Automatic Unit Test Data Generation and Actor-Critic Reinforcement Learning for Code Synthesis
This addresses the problem of data scarcity for RL training in code synthesis, offering an incremental improvement over prior RL-based approaches.
The paper tackles the challenge of obtaining unit test data for reinforcement learning in code synthesis by introducing an automatic method to generate function signatures and associated unit tests, and proposes an actor-critic RL training scheme that improves a pre-trained model's performance by up to 9.9% over the base model and up to 4.3% over existing RL methods.

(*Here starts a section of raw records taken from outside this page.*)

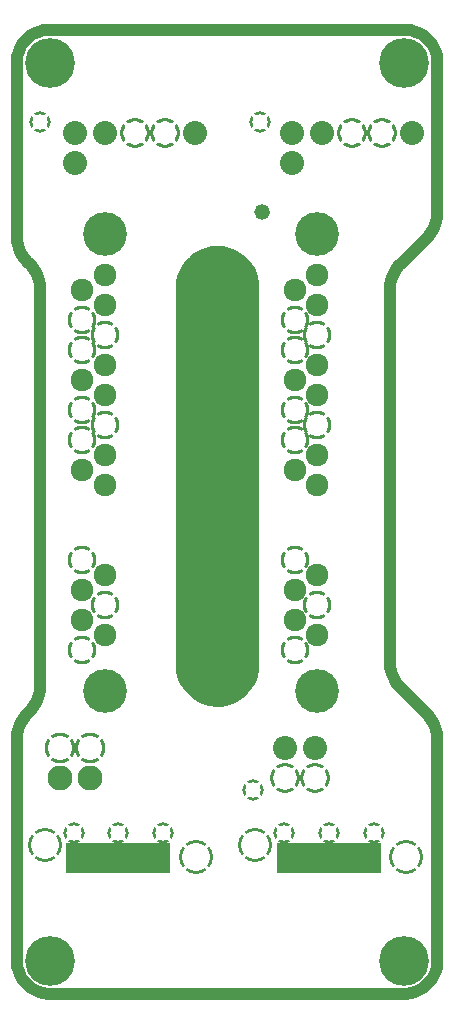
<source format=gbr>
G04*
G04 #@! TF.GenerationSoftware,Altium Limited,Altium Designer,22.11.1 (43)*
G04*
G04 Layer_Physical_Order=2*
G04 Layer_Color=32768*
%FSLAX44Y44*%
%MOMM*%
G71*
G04*
G04 #@! TF.SameCoordinates,6BFD124F-6662-46D6-B746-139303AAAD4B*
G04*
G04*
G04 #@! TF.FilePolarity,Negative*
G04*
G01*
G75*
%ADD41C,1.0160*%
%ADD42R,8.8000X2.6000*%
%ADD43C,3.6960*%
G04:AMPARAMS|DCode=44|XSize=2.434mm|YSize=2.434mm|CornerRadius=0mm|HoleSize=0mm|Usage=FLASHONLY|Rotation=0.000|XOffset=0mm|YOffset=0mm|HoleType=Round|Shape=Relief|Width=0.254mm|Gap=0.254mm|Entries=4|*
%AMTHD44*
7,0,0,2.4340,1.9260,0.2540,45*
%
%ADD44THD44*%
%ADD45C,1.9260*%
G04:AMPARAMS|DCode=46|XSize=2.874mm|YSize=2.874mm|CornerRadius=0mm|HoleSize=0mm|Usage=FLASHONLY|Rotation=0.000|XOffset=0mm|YOffset=0mm|HoleType=Round|Shape=Relief|Width=0.254mm|Gap=0.254mm|Entries=4|*
%AMTHD46*
7,0,0,2.8740,2.3660,0.2540,45*
%
%ADD46THD46*%
%ADD47C,2.0460*%
G04:AMPARAMS|DCode=48|XSize=2.554mm|YSize=2.554mm|CornerRadius=0mm|HoleSize=0mm|Usage=FLASHONLY|Rotation=0.000|XOffset=0mm|YOffset=0mm|HoleType=Round|Shape=Relief|Width=0.254mm|Gap=0.254mm|Entries=4|*
%AMTHD48*
7,0,0,2.5540,2.0460,0.2540,45*
%
%ADD48THD48*%
G04:AMPARAMS|DCode=49|XSize=2.544mm|YSize=2.544mm|CornerRadius=0mm|HoleSize=0mm|Usage=FLASHONLY|Rotation=0.000|XOffset=0mm|YOffset=0mm|HoleType=Round|Shape=Relief|Width=0.254mm|Gap=0.254mm|Entries=4|*
%AMTHD49*
7,0,0,2.5440,2.0360,0.2540,45*
%
%ADD49THD49*%
%ADD50C,2.0360*%
%ADD51C,2.1160*%
G04:AMPARAMS|DCode=52|XSize=2.624mm|YSize=2.624mm|CornerRadius=0mm|HoleSize=0mm|Usage=FLASHONLY|Rotation=0.000|XOffset=0mm|YOffset=0mm|HoleType=Round|Shape=Relief|Width=0.254mm|Gap=0.254mm|Entries=4|*
%AMTHD52*
7,0,0,2.6240,2.1160,0.2540,45*
%
%ADD52THD52*%
%ADD53C,4.2160*%
G04:AMPARAMS|DCode=54|XSize=1.8288mm|YSize=1.8288mm|CornerRadius=0mm|HoleSize=0mm|Usage=FLASHONLY|Rotation=0.000|XOffset=0mm|YOffset=0mm|HoleType=Round|Shape=Relief|Width=0.254mm|Gap=0.254mm|Entries=4|*
%AMTHD54*
7,0,0,1.8288,1.3208,0.2540,45*
%
%ADD54THD54*%
%ADD55C,1.3208*%
G36*
X830035Y933713D02*
X832906Y933142D01*
X835708Y932292D01*
X838413Y931172D01*
X840995Y929791D01*
X843429Y928165D01*
X845693Y926307D01*
X846728Y925272D01*
X846728Y925272D01*
X848560Y923439D01*
X850330Y921671D01*
X853109Y917511D01*
X855024Y912888D01*
X856000Y907981D01*
X856000Y905479D01*
X856000Y905479D01*
X856000Y582521D01*
X856000Y580019D01*
X855024Y575112D01*
X853109Y570490D01*
X850330Y566329D01*
X848560Y564561D01*
X847603Y563430D01*
X845476Y561368D01*
X843158Y559525D01*
X840669Y557917D01*
X838035Y556562D01*
X835281Y555471D01*
X832433Y554655D01*
X829519Y554122D01*
X828043Y554000D01*
X828043Y554000D01*
X825657D01*
X824274Y554000D01*
X821523Y554271D01*
X818811Y554810D01*
X816164Y555613D01*
X813610Y556671D01*
X811171Y557975D01*
X808872Y559511D01*
X806735Y561265D01*
X805757Y562243D01*
Y562243D01*
X803071Y564929D01*
X801390Y566610D01*
X798748Y570564D01*
X796928Y574958D01*
X796000Y579622D01*
Y582000D01*
Y905479D01*
Y907981D01*
X796976Y912888D01*
X798891Y917510D01*
X801671Y921670D01*
X803439Y923439D01*
X803439Y923439D01*
X805758Y925758D01*
X806735Y926735D01*
X808873Y928489D01*
X811172Y930025D01*
X813610Y931329D01*
X816165Y932387D01*
X818811Y933190D01*
X821523Y933729D01*
X824275Y934000D01*
X825657Y934000D01*
X825657Y934000D01*
X827121Y934000D01*
X830035Y933713D01*
D02*
G37*
D41*
X827121Y934000D02*
X830035Y933713D01*
X832906Y933142D01*
X835708Y932292D01*
X838413Y931172D01*
X840995Y929791D01*
X843429Y928165D01*
X845693Y926307D01*
X846728Y925272D01*
X846728Y925272D01*
X848560Y923439D01*
X850330Y921671D01*
X853109Y917511D01*
X855024Y912888D01*
X856000Y907981D01*
X856000Y905479D02*
X856000Y907981D01*
X856000Y582521D02*
X856000Y580019D01*
X855024Y575112D02*
X856000Y580019D01*
X853109Y570490D02*
X855024Y575112D01*
X850330Y566329D02*
X853109Y570490D01*
X848560Y564561D02*
X850330Y566329D01*
X847603Y563430D02*
X848560Y564561D01*
X845476Y561368D02*
X847603Y563430D01*
X843158Y559525D02*
X845476Y561368D01*
X840669Y557917D02*
X843158Y559525D01*
X838035Y556562D02*
X840669Y557917D01*
X835281Y555471D02*
X838035Y556562D01*
X832433Y554655D02*
X835281Y555471D01*
X829519Y554122D02*
X832433Y554655D01*
X828043Y554000D02*
X829519Y554122D01*
X828043Y554000D02*
X828043Y554000D01*
X825657D02*
X828043D01*
X813610Y556671D02*
X816164Y555613D01*
X811171Y557975D02*
X813610Y556671D01*
X806735Y561265D02*
X808872Y559511D01*
X805757Y562243D02*
X806735Y561265D01*
X798748Y570564D02*
X801390Y566610D01*
X796928Y574958D02*
X798748Y570564D01*
X796000Y579622D02*
X796928Y574958D01*
X796000Y579622D02*
Y582000D01*
Y905479D01*
Y907981D01*
X796976Y912888D01*
X798891Y917510D01*
X801671Y921670D01*
X803439Y923439D01*
X803439Y923439D01*
X805758Y925758D01*
X806735Y926735D01*
X808873Y928489D01*
X811172Y930025D01*
X813610Y931329D01*
X816165Y932387D01*
X818811Y933190D01*
X821523Y933729D01*
X824275Y934000D01*
X825657Y934000D01*
X825657Y934000D01*
X827121Y934000D01*
X856000Y905479D02*
X856000Y905479D01*
X818811Y554810D02*
X821523Y554271D01*
X816164Y555613D02*
X818811Y554810D01*
X808872Y559511D02*
X811171Y557975D01*
X801390Y566610D02*
X803071Y564929D01*
X805757Y562243D02*
Y562243D01*
X824274Y554000D02*
X825657Y554000D01*
X821523Y554271D02*
X824274Y554000D01*
X803071Y564929D02*
X805757Y562243D01*
X856000Y582521D02*
X856000Y905479D01*
X682165Y1122000D02*
X684000Y1122000D01*
X678526Y1121521D02*
X682165Y1122000D01*
X674980Y1120571D02*
X678526Y1121521D01*
X671589Y1119166D02*
X674980Y1120571D01*
X668411Y1117331D02*
X671589Y1119166D01*
X665499Y1115097D02*
X668411Y1117331D01*
X662903Y1112501D02*
X665499Y1115097D01*
X660669Y1109589D02*
X662903Y1112501D01*
X658834Y1106411D02*
X660669Y1109589D01*
X657429Y1103020D02*
X658834Y1106411D01*
X656479Y1099474D02*
X657429Y1103020D01*
X656000Y1095835D02*
X656479Y1099474D01*
X656000Y1095835D02*
X656000Y1094000D01*
X656000Y945894D02*
X656000Y947400D01*
X656000Y945894D02*
X656295Y942896D01*
X656883Y939941D01*
X657757Y937058D01*
X658910Y934275D01*
X660330Y931618D01*
X662004Y929113D01*
X663915Y926785D01*
X664980Y925720D01*
X667020Y923680D01*
X668057Y922590D01*
X669966Y920264D01*
X671638Y917763D01*
X673056Y915109D01*
X674208Y912329D01*
X675081Y909450D01*
X675668Y906499D01*
X675963Y903504D01*
X676000Y902000D01*
X676000Y566700D01*
X675963Y565196D02*
X676000Y566700D01*
X675668Y562201D02*
X675963Y565196D01*
X675081Y559250D02*
X675668Y562201D01*
X674208Y556371D02*
X675081Y559250D01*
X673056Y553591D02*
X674208Y556371D01*
X671638Y550937D02*
X673056Y553591D01*
X669966Y548436D02*
X671638Y550937D01*
X668057Y546110D02*
X669966Y548436D01*
X667020Y545020D02*
X668057Y546110D01*
X664980Y542980D02*
X667020Y545020D01*
X663915Y541915D02*
X664980Y542980D01*
X662004Y539586D02*
X663915Y541915D01*
X660330Y537082D02*
X662004Y539586D01*
X658910Y534425D02*
X660330Y537082D01*
X657757Y531642D02*
X658910Y534425D01*
X656883Y528759D02*
X657757Y531642D01*
X656295Y525804D02*
X656883Y528759D01*
X656000Y522806D02*
X656295Y525804D01*
X656000Y521300D02*
Y522806D01*
Y521300D02*
X656000Y334000D01*
X656000Y332165D02*
X656000Y334000D01*
X656000Y332165D02*
X656479Y328526D01*
X657429Y324980D01*
X658834Y321589D01*
X660669Y318411D01*
X662903Y315499D01*
X665499Y312903D01*
X668411Y310669D01*
X671589Y308834D01*
X674980Y307429D01*
X678526Y306479D01*
X682165Y306000D01*
X684000D01*
X984000Y306000D01*
X985835D01*
X989474Y306479D01*
X993020Y307429D01*
X996411Y308834D01*
X999589Y310669D01*
X1002501Y312903D01*
X1005097Y315499D01*
X1007331Y318411D01*
X1009166Y321589D01*
X1010571Y324980D01*
X1011521Y328526D01*
X1012000Y332165D01*
Y334000D01*
X1012000Y522806D02*
X1012000Y521300D01*
X1011705Y525804D02*
X1012000Y522806D01*
X1011117Y528759D02*
X1011705Y525804D01*
X1010242Y531642D02*
X1011117Y528759D01*
X1009090Y534425D02*
X1010242Y531642D01*
X1007670Y537082D02*
X1009090Y534425D01*
X1005996Y539586D02*
X1007670Y537082D01*
X1004085Y541915D02*
X1005996Y539586D01*
X1003020Y542980D02*
X1004085Y541915D01*
X980980Y565020D02*
X1003020Y542980D01*
X979943Y566110D02*
X980980Y565020D01*
X978034Y568436D02*
X979943Y566110D01*
X976362Y570937D02*
X978034Y568436D01*
X974944Y573591D02*
X976362Y570937D01*
X973792Y576371D02*
X974944Y573591D01*
X972919Y579250D02*
X973792Y576371D01*
X972332Y582201D02*
X972919Y579250D01*
X972037Y585196D02*
X972332Y582201D01*
X972000Y586700D02*
X972037Y585196D01*
X972000Y586700D02*
Y902000D01*
X972037Y903504D01*
X972332Y906499D01*
X972919Y909450D01*
X973792Y912329D01*
X974944Y915109D01*
X976362Y917763D01*
X978034Y920264D01*
X979943Y922590D01*
X980980Y923680D01*
X1003020Y945720D01*
X1004085Y946785D01*
X1005996Y949113D01*
X1007670Y951618D01*
X1009090Y954275D01*
X1010242Y957058D01*
X1011117Y959941D01*
X1011705Y962896D01*
X1012000Y965894D01*
X1012000Y967400D02*
X1012000Y965894D01*
X1012000Y967400D02*
X1012000Y1094000D01*
Y1095835D01*
X1011521Y1099474D02*
X1012000Y1095835D01*
X1010571Y1103020D02*
X1011521Y1099474D01*
X1009166Y1106411D02*
X1010571Y1103020D01*
X1007331Y1109589D02*
X1009166Y1106411D01*
X1005097Y1112501D02*
X1007331Y1109589D01*
X1002501Y1115097D02*
X1005097Y1112501D01*
X999589Y1117331D02*
X1002501Y1115097D01*
X996411Y1119166D02*
X999589Y1117331D01*
X993020Y1120571D02*
X996411Y1119166D01*
X989474Y1121521D02*
X993020Y1120571D01*
X985835Y1122000D02*
X989474Y1121521D01*
X984000Y1122000D02*
X985835D01*
X656000Y947400D02*
Y1094000D01*
X1012000Y334000D02*
Y521300D01*
X684000Y1122000D02*
X984000Y1122000D01*
D42*
X920000Y421000D02*
D03*
X742000D02*
D03*
D43*
X910260Y949300D02*
D03*
Y562000D02*
D03*
X730260Y949300D02*
D03*
Y562000D02*
D03*
D44*
X891200Y673100D02*
D03*
X910250Y635000D02*
D03*
X891200Y596900D02*
D03*
Y876310D02*
D03*
X910250Y863600D02*
D03*
X891200Y850900D02*
D03*
Y800100D02*
D03*
X910250Y787400D02*
D03*
X891200Y774700D02*
D03*
X711200Y673100D02*
D03*
X730250Y635000D02*
D03*
X711200Y596900D02*
D03*
Y876310D02*
D03*
X730250Y863600D02*
D03*
X711200Y850900D02*
D03*
Y800100D02*
D03*
X730250Y787400D02*
D03*
X711200Y774700D02*
D03*
D45*
X910250Y660410D02*
D03*
X891200Y647700D02*
D03*
Y622300D02*
D03*
X910250Y609600D02*
D03*
Y914400D02*
D03*
X891200Y901700D02*
D03*
X910250Y889000D02*
D03*
Y838200D02*
D03*
X891200Y825500D02*
D03*
X910250Y812800D02*
D03*
Y762000D02*
D03*
X891200Y749300D02*
D03*
X910250Y736600D02*
D03*
X730250Y660410D02*
D03*
X711200Y647700D02*
D03*
Y622300D02*
D03*
X730250Y609600D02*
D03*
Y914400D02*
D03*
X711200Y901700D02*
D03*
X730250Y889000D02*
D03*
Y838200D02*
D03*
X711200Y825500D02*
D03*
X730250Y812800D02*
D03*
Y762000D02*
D03*
X711200Y749300D02*
D03*
X730250Y736600D02*
D03*
D46*
X857250Y431800D02*
D03*
X985550Y421800D02*
D03*
X679450Y431800D02*
D03*
X807750Y421800D02*
D03*
D47*
X882650Y514350D02*
D03*
X908050D02*
D03*
D48*
X882650Y488950D02*
D03*
X908050D02*
D03*
D49*
X781050Y1035050D02*
D03*
X965200D02*
D03*
X755650D02*
D03*
X939800D02*
D03*
D50*
X806450D02*
D03*
X990600D02*
D03*
X704850Y1009650D02*
D03*
Y1035050D02*
D03*
X730250D02*
D03*
X889000Y1009650D02*
D03*
Y1035050D02*
D03*
X914400D02*
D03*
D51*
X692150Y488950D02*
D03*
X717550D02*
D03*
D52*
X692150Y514350D02*
D03*
X717550D02*
D03*
D53*
X684000Y1094000D02*
D03*
X984000D02*
D03*
Y334000D02*
D03*
X684000D02*
D03*
D54*
X862000Y1044000D02*
D03*
X676000D02*
D03*
X856000Y478000D02*
D03*
X958000Y442000D02*
D03*
X920000D02*
D03*
X882000D02*
D03*
X780000D02*
D03*
X742000D02*
D03*
X704000D02*
D03*
D55*
X864000Y968000D02*
D03*
M02*

</source>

The advent of large pre-trained language models in the domain of Code Synthesis has shown remarkable performance on various benchmarks, treating the problem of Code Generation in a fashion similar to Natural Language Generation, trained with a Language Modelling (LM) objective. In addition, the property of programming language code being precisely evaluable with respect to its semantics -- through the use of Unit Tests to check its functional correctness -- lends itself to using Reinforcement Learning (RL) as a further training paradigm. Previous work has shown that RL can be applied as such to improve models' coding capabilities; however, such RL-based methods rely on a reward signal based on defined Unit Tests, which are much harder to obtain compared to the huge crawled code datasets used in LM objectives. In this work, we present a novel approach to automatically obtain data consisting of function signatures and associated Unit Tests, suitable for RL training of Code Synthesis models. We also introduce a straightforward, simple yet effective Actor-Critic RL training scheme and show that it, in conjunction with automatically generated training data, leads to improvement of a pre-trained code language model's performance by up to 9.9% improvement over the original underlying code synthesis LM, and up to 4.3% over RL-based models trained with standard PPO or CodeRL.